Researchers examined opioid prescription orders between 2007 and 2019 for 318,549 Medicare patients with terminal cancer over the age of 65 who were nearing the end of life.

They found that, compared to white patients, Black patients were 4.3 percent less likely to receive any opioid and 3.2 percent less likely to receive long-acting opioids near the end of life. Hispanic patients were 3.6 percent less likely to receive any opioids and 2.2 percent less likely to receive long-acting opioids.

When Black and Hispanic patients did receive opioids for pain management, they usually received lower doses in the last month of life than the average white patient, according to the findings. Black men faced the greatest inequities and were found to be the least likely demographic to be prescribed “reasonable doses,” according to Dr. Alexi Wright, a medical oncologist and Director of Gynecologic Oncology Outcomes Research at Dana-Farber Cancer Institute and a senior author of the study.

“Cancer pain is one of the few conditions where there’s broad consensus that opioids are the treatment of choice,” said Dr. Astha Singhal, an assistant professor at Boston University’s Henry M. Goldman School of Dental Medicine, who was not involved in the research. “Pain management is one of the prime goals in end-of-life cancer patients, so to see the disparities in this group is quite striking”

The study did find a steady decline in access to opioids for patients of all races and a rapid increase of urine drug screening during that time period. Black patients, however, were more likely than any other group to undergo urine drug screening when receiving opioid therapy.

“These patients are near the end of life,” said Dr. Andrea Enzinger, a medical oncologist and palliative care physician at Dana-Farber Cancer Institute and the study’s lead author. “Unless there is a known history of substance misuse or some other very strong indication, it’s difficult to imagine why this is an important part of their pain treatment.”

Increased restrictions on prescription opioids in the wake of a national opioid crisis have significantly decreased patient access to these drugs. Although the restrictions are aimed at curbing opioid abuse, researchers have noted that, in some instances, they have made it more difficult for terminal cancer patients to get the pain medication drugs they need.

Since the Centers for Disease Control and Prevention published its opioid guidelines in 2016, more than half of U.S. states have adopted legislation restricting opioid prescription and/or dispensation for acute pain citing 2016 CDC guidelines. Although these guidelines excluded patients with active cancer, they have been widely “misapplied...leading to significant opioid access issues for persons with chronic pain, including cancer,” according to Dr. Salimah Meghani, a professor of nursing at the University of Pennsylvania School of Nursing who researched race-based disparities in pain treatment.

“Obviously, a lot of these regulations are appropriate, because we want to stem the tide of the opioid crisis, but they’ve been a very blunt tool,” Enzinger said. “These aren’t just cancer patients, we’re looking at dying cancer patients.”

Findings from the new study suggest that doctors lack “trust” that their Black and Hispanic patients won’t misuse the medication, Warraich said.
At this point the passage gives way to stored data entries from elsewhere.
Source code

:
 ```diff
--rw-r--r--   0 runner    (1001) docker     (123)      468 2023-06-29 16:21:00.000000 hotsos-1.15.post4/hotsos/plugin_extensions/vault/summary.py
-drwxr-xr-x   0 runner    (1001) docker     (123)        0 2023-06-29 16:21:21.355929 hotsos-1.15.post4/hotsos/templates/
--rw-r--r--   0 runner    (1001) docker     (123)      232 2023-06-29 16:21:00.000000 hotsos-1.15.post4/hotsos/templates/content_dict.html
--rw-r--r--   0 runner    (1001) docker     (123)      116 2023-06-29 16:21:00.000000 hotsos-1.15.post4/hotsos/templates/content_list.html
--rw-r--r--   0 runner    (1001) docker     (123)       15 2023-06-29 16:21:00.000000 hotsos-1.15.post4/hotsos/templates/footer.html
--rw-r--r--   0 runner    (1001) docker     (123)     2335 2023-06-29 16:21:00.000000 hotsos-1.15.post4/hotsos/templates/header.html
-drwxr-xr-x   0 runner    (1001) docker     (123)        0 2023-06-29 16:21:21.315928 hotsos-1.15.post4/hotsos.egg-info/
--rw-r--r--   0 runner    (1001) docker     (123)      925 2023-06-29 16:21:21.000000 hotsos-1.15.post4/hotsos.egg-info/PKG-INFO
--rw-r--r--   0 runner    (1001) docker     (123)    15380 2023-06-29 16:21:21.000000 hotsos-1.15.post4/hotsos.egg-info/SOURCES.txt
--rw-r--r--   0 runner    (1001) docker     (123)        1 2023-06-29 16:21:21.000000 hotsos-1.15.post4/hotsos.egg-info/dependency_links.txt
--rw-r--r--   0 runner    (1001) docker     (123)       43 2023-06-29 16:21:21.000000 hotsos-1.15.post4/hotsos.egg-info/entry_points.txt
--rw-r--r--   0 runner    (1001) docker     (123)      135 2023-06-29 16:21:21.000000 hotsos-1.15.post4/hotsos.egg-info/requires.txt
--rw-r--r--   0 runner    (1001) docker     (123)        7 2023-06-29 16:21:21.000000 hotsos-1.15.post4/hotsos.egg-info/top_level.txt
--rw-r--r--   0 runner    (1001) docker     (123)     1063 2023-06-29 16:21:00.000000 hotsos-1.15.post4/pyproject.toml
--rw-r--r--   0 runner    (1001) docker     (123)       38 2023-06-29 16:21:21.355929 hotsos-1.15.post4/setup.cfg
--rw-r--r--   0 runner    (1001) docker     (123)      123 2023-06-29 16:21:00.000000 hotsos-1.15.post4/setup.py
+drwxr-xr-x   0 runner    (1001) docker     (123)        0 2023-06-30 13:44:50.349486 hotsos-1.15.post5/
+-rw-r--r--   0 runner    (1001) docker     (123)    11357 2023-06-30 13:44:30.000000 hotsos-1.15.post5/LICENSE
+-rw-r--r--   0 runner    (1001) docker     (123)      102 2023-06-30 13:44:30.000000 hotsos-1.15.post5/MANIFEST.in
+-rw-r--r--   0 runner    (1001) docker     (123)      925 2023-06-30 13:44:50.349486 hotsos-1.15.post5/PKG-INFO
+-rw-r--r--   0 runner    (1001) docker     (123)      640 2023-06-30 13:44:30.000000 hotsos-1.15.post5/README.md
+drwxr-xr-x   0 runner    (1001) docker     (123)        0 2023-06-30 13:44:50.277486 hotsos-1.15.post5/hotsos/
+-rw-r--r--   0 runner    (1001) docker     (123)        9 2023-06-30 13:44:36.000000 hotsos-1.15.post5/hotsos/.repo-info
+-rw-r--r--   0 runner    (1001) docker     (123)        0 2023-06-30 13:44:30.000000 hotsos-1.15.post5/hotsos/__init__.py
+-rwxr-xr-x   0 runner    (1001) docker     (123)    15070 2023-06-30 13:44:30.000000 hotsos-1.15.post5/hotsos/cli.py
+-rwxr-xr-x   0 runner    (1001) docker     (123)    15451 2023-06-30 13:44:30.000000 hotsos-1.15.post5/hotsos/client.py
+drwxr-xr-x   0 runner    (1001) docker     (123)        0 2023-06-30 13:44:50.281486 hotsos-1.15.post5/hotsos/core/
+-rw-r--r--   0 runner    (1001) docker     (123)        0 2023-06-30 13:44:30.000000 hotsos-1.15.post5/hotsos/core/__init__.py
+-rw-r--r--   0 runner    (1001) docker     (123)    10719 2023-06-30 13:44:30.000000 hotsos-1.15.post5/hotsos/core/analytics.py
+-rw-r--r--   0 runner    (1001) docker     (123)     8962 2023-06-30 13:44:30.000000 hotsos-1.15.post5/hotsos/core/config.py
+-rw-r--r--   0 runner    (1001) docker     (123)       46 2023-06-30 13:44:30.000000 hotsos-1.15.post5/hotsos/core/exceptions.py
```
He said this is particularly inappropriate considering, during the course of the study, overdose deaths and addiction rates from opiates were statistically much higher amongst white individuals.

Previous studies have found that doctors who underprescribe pain medication to Black people hold false beliefs about biological differences between races. A 2016 survey of 222 white medical students and residents found that half believed Black people feel less pain than white people, a myth that dates back to the time of slavery.

The new study’s authors plan to continue researching racial disparities in the pain management of cancer patients to identify the main causes of these inequities and devise appropriate solutions.

“Our next step is to understand the drivers of this and see how much of this can be explained by individual physicians’ behaviors, clinics instituting drug screening policies or area level things such as pharmacy access,” Wright said. “To understand it, but importantly, to change it.”